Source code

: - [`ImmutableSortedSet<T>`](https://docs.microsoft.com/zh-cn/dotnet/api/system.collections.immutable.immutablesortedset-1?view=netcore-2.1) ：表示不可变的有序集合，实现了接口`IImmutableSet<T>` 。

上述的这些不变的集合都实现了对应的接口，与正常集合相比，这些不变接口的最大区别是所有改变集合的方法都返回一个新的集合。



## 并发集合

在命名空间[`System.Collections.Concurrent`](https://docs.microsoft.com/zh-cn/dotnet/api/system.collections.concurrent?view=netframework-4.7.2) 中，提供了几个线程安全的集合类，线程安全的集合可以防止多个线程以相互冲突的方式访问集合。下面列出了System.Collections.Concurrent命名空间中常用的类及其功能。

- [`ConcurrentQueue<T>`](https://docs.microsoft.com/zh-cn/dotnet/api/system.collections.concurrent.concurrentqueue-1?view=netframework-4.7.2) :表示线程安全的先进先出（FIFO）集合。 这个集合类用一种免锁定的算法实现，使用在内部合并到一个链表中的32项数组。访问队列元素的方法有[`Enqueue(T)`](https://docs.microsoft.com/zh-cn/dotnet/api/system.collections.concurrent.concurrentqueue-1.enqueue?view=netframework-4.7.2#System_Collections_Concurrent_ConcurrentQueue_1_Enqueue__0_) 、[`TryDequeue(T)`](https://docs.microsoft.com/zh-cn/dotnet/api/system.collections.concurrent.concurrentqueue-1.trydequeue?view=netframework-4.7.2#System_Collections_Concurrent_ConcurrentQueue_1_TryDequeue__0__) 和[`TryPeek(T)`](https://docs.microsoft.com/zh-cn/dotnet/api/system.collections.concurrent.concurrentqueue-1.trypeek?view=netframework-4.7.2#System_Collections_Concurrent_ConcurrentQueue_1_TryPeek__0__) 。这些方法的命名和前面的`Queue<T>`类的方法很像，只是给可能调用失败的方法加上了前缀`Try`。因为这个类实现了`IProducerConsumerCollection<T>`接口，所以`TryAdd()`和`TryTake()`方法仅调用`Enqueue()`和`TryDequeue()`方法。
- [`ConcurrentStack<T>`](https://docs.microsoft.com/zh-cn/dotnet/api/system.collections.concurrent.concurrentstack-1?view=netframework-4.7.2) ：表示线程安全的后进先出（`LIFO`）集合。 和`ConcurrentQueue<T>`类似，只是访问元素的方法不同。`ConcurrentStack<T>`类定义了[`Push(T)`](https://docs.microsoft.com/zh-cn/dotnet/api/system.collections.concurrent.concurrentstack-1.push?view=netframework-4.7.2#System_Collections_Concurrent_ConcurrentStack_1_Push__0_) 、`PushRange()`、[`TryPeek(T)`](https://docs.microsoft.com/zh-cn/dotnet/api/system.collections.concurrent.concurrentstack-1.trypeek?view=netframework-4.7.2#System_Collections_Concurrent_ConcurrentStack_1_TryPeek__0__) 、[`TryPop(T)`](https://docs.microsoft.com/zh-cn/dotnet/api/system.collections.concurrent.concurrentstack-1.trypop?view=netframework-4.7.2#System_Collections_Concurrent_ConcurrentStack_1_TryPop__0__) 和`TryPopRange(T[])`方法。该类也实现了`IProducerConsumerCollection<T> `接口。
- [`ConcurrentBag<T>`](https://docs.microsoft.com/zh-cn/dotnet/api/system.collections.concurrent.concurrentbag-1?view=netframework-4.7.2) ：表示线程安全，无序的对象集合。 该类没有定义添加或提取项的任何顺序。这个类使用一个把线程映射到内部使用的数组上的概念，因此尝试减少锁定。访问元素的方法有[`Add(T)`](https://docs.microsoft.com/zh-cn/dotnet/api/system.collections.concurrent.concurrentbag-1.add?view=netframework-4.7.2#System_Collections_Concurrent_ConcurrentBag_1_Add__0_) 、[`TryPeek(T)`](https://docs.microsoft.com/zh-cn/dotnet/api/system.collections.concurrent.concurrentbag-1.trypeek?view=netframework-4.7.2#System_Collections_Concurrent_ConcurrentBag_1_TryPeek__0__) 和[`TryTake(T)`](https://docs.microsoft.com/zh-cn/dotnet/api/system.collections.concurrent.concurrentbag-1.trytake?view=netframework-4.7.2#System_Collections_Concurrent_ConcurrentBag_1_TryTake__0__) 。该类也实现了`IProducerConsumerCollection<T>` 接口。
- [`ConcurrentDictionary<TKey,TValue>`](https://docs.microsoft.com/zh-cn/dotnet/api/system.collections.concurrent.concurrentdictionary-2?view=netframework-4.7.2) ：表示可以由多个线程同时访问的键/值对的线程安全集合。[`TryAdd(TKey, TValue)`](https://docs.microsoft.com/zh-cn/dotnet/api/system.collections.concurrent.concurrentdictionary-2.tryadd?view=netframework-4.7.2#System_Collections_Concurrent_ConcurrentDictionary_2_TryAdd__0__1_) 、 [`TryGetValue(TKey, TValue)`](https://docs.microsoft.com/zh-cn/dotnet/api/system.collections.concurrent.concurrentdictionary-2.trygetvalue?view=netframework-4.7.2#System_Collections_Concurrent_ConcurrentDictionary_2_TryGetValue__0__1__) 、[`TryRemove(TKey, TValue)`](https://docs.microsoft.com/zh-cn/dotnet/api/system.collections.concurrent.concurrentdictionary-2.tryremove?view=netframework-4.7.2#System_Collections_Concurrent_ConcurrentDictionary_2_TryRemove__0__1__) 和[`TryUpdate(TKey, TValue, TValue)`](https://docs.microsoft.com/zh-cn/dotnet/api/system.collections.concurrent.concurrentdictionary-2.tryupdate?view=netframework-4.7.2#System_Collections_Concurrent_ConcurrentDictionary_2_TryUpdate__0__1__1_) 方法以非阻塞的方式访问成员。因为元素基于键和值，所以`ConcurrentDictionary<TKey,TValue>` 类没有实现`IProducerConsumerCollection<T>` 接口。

Work instructions: All entries should be transcribed verbatim.

Task solution:
Source code

: - [`ImmutableSortedSet<T>`](https://docs.microsoft.com/zh-cn/dotnet/api/system.collections.immutable.immutablesortedset-1?view=netcore-2.1) ：表示不可变的有序集合，实现了接口`IImmutableSet<T>` 。

上述的这些不变的集合都实现了对应的接口，与正常集合相比，这些不变接口的最大区别是所有改变集合的方法都返回一个新的集合。



## 并发集合

在命名空间[`System.Collections.Concurrent`](https://docs.microsoft.com/zh-cn/dotnet/api/system.collections.concurrent?view=netframework-4.7.2) 中，提供了几个线程安全的集合类，线程安全的集合可以防止多个线程以相互冲突的方式访问集合。下面列出了System.Collections.Concurrent命名空间中常用的类及其功能。

- [`ConcurrentQueue<T>`](https://docs.microsoft.com/zh-cn/dotnet/api/system.collections.concurrent.concurrentqueue-1?view=netframework-4.7.2) :表示线程安全的先进先出（FIFO）集合。 这个集合类用一种免锁定的算法实现，使用在内部合并到一个链表中的32项数组。访问队列元素的方法有[`Enqueue(T)`](https://docs.microsoft.com/zh-cn/dotnet/api/system.collections.concurrent.concurrentqueue-1.enqueue?view=netframework-4.7.2#System_Collections_Concurrent_ConcurrentQueue_1_Enqueue__0_) 、[`TryDequeue(T)`](https://docs.microsoft.com/zh-cn/dotnet/api/system.collections.concurrent.concurrentqueue-1.trydequeue?view=netframework-4.7.2#System_Collections_Concurrent_ConcurrentQueue_1_TryDequeue__0__) 和[`TryPeek(T)`](https://docs.microsoft.com/zh-cn/dotnet/api/system.collections.concurrent.concurrentqueue-1.trypeek?view=netframework-4.7.2#System_Collections_Concurrent_ConcurrentQueue_1_TryPeek__0__) 。这些方法的命名和前面的`Queue<T>`类的方法很像，只是给可能调用失败的方法加上了前缀`Try`。因为这个类实现了`IProducerConsumerCollection<T>`接口，所以`TryAdd()`和`TryTake()`方法仅调用`Enqueue()`和`TryDequeue()`方法。
- [`ConcurrentStack<T>`](https://docs.microsoft.com/zh-cn/dotnet/api/system.collections.concurrent.concurrentstack-1?view=netframework-4.7.2) ：表示线程安全的后进先出（`LIFO`）集合。 和`ConcurrentQueue<T>`类似，只是访问元素的方法不同。`ConcurrentStack<T>`类定义了[`Push(T)`](https://docs.microsoft.com/zh-cn/dotnet/api/system.collections.concurrent.concurrentstack-1.push?view=netframework-4.7.2#System_Collections_Concurrent_ConcurrentStack_1_Push__0_) 、`PushRange()`、[`TryPeek(T)`](https://docs.microsoft.com/zh-cn/dotnet/api/system.collections.concurrent.concurrentstack-1.trypeek?view=netframework-4.7.2#System_Collections_Concurrent_ConcurrentStack_1_TryPeek__0__) 、[`TryPop(T)`](https://docs.microsoft.com/zh-cn/dotnet/api/system.collections.concurrent.concurrentstack-1.trypop?view=netframework-4.7.2#System_Collections_Concurrent_ConcurrentStack_1_TryPop__0__) 和`TryPopRange(T[])`方法。该类也实现了`IProducerConsumerCollection<T> `接口。
- [`ConcurrentBag<T>`](https://docs.microsoft.com/zh-cn/dotnet/api/system.collections.concurrent.concurrentbag-1?view=netframework-4.7.2) ：表示线程安全，无序的对象集合。 该类没有定义添加或提取项的任何顺序。这个类使用一个把线程映射到内部使用的数组上的概念，因此尝试减少锁定。访问元素的方法有[`Add(T)`](https://docs.microsoft.com/zh-cn/dotnet/api/system.collections.concurrent.concurrentbag-1.add?view=netframework-4.7.2#System_Collections_Concurrent_ConcurrentBag_1_Add__0_) 、[`TryPeek(T)`](https://docs.microsoft.com/zh-cn/dotnet/api/system.collections.concurrent.concurrentbag-1.trypeek?view=netframework-4.7.2#System_Collections_Concurrent_ConcurrentBag_1_TryPeek__0__) 和[`TryTake(T)`](https://docs.microsoft.com/zh-cn/dotnet/api/system.collections.concurrent.concurrentbag-1.trytake?view=netframework-4.7.2#System_Collections_Concurrent_ConcurrentBag_1_TryTake__0__) 。该类也实现了`IProducerConsumerCollection<T>` 接口。
- [`ConcurrentDictionary<TKey,TValue>`](https://docs.microsoft.com/zh-cn/dotnet/api/system.collections.concurrent.concurrentdictionary-2?view=netframework-4.7.2) ：表示可以由多个线程同时访问的键/值对的线程安全集合。[`TryAdd(TKey, TValue)`](https://docs.microsoft.com/zh-cn/dotnet/api/system.collections.concurrent.concurrentdictionary-2.tryadd?view=netframework-4.7.2#System_Collections_Concurrent_ConcurrentDictionary_2_TryAdd__0__1_) 、 [`TryGetValue(TKey, TValue)`](https://docs.microsoft.com/zh-cn/dotnet/api/system.collections.concurrent.concurrentdictionary-2.trygetvalue?view=netframework-4.7.2#System_Collections_Concurrent_ConcurrentDictionary_2_TryGetValue__0__1__) 、[`TryRemove(TKey, TValue)`](https://docs.microsoft.com/zh-cn/dotnet/api/system.collections.concurrent.concurrentdictionary-2.tryremove?view=netframework-4.7.2#System_Collections_Concurrent_ConcurrentDictionary_2_TryRemove__0__1__) 和[`TryUpdate(TKey, TValue, TValue)`](https://docs.microsoft.com/zh-cn/dotnet/api/system.collections.concurrent.concurrentdictionary-2.tryupdate?view=netframework-4.7.2#System_Collections_Concurrent_ConcurrentDictionary_2_TryUpdate__0__1__1_) 方法以非阻塞的方式访问成员。因为元素基于键和值，所以`ConcurrentDictionary<TKey,TValue>` 类没有实现`IProducerConsumerCollection<T>` 接口。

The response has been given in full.